There is so much mistrust and ascribing of nefarious motives to the other side’s position that compromise, and even rational debate, is dead.

I think your last paragraph is right on too on why the quote from the OP tweaks people. Because it basically is an admission that at its root the reason the GOP cares about ballot security is to win elections. It’s a statement that “we believe the other side will cheat unless we make it hard for them to do so”, without any consideration of the fact that GOP operatives might cheat too. Which is a pretty shitty way to view other Americans.
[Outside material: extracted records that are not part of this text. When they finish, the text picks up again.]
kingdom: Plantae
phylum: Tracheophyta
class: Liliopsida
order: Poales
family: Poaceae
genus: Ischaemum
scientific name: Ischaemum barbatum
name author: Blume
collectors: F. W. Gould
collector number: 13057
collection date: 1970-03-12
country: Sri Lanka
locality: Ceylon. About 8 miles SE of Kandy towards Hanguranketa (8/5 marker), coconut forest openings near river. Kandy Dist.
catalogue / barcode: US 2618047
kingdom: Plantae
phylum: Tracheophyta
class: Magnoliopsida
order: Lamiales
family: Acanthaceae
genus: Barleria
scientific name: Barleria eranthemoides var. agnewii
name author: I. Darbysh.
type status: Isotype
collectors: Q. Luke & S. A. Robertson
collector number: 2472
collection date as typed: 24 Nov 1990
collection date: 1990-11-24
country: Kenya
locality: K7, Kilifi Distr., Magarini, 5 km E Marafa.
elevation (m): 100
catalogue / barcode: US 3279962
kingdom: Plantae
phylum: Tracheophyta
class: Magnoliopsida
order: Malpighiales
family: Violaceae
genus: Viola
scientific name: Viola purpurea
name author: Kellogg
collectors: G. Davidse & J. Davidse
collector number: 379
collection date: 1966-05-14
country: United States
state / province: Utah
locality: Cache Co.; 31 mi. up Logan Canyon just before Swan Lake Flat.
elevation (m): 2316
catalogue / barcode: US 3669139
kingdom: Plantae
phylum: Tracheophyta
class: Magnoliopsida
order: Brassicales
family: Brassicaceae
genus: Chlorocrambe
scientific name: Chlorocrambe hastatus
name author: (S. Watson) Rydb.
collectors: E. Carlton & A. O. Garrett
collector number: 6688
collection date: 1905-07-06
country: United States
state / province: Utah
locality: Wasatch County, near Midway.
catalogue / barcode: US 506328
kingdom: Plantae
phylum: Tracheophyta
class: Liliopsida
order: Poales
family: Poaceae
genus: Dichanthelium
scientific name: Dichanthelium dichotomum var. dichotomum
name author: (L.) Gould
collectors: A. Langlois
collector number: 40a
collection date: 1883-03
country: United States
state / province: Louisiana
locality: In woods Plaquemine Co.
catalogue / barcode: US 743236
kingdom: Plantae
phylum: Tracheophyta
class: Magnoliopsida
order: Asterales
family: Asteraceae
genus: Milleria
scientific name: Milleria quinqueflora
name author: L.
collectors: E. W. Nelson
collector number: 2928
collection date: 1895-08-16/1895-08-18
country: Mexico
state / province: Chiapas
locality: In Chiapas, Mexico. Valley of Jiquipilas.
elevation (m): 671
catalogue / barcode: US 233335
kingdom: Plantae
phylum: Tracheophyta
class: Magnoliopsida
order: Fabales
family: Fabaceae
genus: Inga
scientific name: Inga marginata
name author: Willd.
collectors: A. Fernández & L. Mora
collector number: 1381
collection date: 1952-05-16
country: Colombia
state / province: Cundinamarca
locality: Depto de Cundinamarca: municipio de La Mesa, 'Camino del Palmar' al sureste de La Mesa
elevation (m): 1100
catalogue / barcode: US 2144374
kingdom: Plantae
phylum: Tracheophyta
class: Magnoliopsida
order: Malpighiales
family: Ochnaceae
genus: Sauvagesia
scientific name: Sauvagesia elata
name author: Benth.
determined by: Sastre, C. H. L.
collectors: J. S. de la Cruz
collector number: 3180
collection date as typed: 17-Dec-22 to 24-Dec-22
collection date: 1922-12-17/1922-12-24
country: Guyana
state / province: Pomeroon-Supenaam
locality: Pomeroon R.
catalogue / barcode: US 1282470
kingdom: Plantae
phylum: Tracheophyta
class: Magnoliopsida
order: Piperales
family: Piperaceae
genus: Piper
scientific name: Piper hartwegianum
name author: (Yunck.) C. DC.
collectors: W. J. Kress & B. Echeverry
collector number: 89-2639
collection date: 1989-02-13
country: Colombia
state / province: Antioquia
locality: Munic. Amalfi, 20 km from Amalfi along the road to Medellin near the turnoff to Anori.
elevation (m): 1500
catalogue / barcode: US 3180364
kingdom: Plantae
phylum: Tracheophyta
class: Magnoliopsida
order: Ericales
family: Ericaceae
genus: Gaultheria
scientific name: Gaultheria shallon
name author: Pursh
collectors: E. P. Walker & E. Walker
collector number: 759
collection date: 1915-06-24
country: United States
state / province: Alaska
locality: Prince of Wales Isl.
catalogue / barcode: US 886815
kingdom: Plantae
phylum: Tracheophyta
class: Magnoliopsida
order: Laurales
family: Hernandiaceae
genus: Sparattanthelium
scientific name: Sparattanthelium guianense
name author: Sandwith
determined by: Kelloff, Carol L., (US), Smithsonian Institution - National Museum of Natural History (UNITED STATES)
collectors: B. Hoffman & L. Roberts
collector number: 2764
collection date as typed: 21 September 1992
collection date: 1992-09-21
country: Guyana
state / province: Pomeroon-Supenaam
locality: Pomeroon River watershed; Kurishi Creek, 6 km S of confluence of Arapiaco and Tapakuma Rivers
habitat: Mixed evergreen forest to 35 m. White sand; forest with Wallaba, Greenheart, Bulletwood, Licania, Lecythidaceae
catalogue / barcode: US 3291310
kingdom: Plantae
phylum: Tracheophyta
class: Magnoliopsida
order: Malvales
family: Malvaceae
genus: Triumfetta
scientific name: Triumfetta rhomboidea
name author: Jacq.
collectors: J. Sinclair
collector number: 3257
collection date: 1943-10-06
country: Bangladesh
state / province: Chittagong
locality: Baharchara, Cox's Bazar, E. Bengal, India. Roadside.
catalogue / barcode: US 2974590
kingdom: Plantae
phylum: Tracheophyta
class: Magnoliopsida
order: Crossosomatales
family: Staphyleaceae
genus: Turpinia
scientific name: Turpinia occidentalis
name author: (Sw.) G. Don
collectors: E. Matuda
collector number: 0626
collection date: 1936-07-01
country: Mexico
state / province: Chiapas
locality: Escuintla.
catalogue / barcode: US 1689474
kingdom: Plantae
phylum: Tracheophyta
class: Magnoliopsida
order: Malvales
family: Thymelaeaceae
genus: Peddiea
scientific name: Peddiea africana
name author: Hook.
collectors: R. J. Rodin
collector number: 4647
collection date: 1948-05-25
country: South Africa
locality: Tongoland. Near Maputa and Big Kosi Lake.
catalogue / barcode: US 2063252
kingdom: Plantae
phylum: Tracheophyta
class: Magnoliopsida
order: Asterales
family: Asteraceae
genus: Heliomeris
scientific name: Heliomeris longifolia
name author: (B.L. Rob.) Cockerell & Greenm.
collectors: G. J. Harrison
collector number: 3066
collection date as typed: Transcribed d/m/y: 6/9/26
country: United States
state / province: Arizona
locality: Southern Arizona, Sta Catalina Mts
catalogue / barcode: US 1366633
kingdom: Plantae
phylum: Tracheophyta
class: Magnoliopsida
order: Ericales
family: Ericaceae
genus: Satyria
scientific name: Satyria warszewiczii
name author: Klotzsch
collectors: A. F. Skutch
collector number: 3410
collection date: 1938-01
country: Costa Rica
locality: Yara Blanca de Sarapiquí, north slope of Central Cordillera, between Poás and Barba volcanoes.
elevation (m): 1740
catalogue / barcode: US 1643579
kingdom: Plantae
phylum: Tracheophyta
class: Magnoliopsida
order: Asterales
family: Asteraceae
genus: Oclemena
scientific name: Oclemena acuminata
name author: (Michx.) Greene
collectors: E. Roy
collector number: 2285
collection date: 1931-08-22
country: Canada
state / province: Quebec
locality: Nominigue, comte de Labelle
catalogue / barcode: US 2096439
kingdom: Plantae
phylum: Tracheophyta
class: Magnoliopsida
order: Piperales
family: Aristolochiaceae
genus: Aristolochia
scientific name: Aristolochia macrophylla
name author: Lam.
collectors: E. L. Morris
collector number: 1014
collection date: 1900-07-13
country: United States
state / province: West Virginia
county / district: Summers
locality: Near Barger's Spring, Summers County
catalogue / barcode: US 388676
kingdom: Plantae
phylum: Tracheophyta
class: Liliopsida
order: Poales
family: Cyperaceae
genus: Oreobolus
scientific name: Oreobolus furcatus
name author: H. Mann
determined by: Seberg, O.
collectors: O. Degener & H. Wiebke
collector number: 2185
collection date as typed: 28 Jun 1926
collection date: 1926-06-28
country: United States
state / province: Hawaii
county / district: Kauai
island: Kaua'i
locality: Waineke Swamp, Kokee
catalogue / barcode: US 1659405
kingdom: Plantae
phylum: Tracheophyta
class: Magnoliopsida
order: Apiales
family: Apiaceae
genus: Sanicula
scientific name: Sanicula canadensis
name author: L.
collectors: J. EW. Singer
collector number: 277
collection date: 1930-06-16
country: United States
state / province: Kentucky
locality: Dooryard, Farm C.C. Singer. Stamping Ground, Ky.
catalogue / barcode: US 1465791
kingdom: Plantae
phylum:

Can you provide a cite for this? It may have been true for this last election (due to COVID-denial by Republicans), but other than that, I thought mail-in ballots were mostly used by the military and the elderly, neither being strongly Democratic.

Here’s one cite that says it benefits neither party: https://www.sciencemag.org/news/2020/08/do-republicans-or-democrats-benefit-mail-voting-it-turns-out-neither

We can quibble over details but, as the old saying goes, “If it walks like a duck and quacks like a duck, it’s a duck.”

The modern Republican Party has shown to the entire world exactly what it is. It is a party that caters to the rich and powerful. It is a party that panders to fascists and white supremacists. It is a party whose president openly exhorted his supporters to overthrow the legally and democratically elected president. It is also a party that almost half the people in this country actually want to see governing them.

It is a historical fact that democracy is a rare and fragile thing. It is a historical fact that democracies have become dictatorships. Rome was a Republic but, in 27 BC, Augustus Caesar declared himself an emperor. Just like that, it was all over. Germany was a democracy but, in 1933, Hitler became one of those most ruthless dictators in history. People actually believe that it is impossible for us to suffer the same fate?! Those people are fools.

Sometimes I think that Loki was right.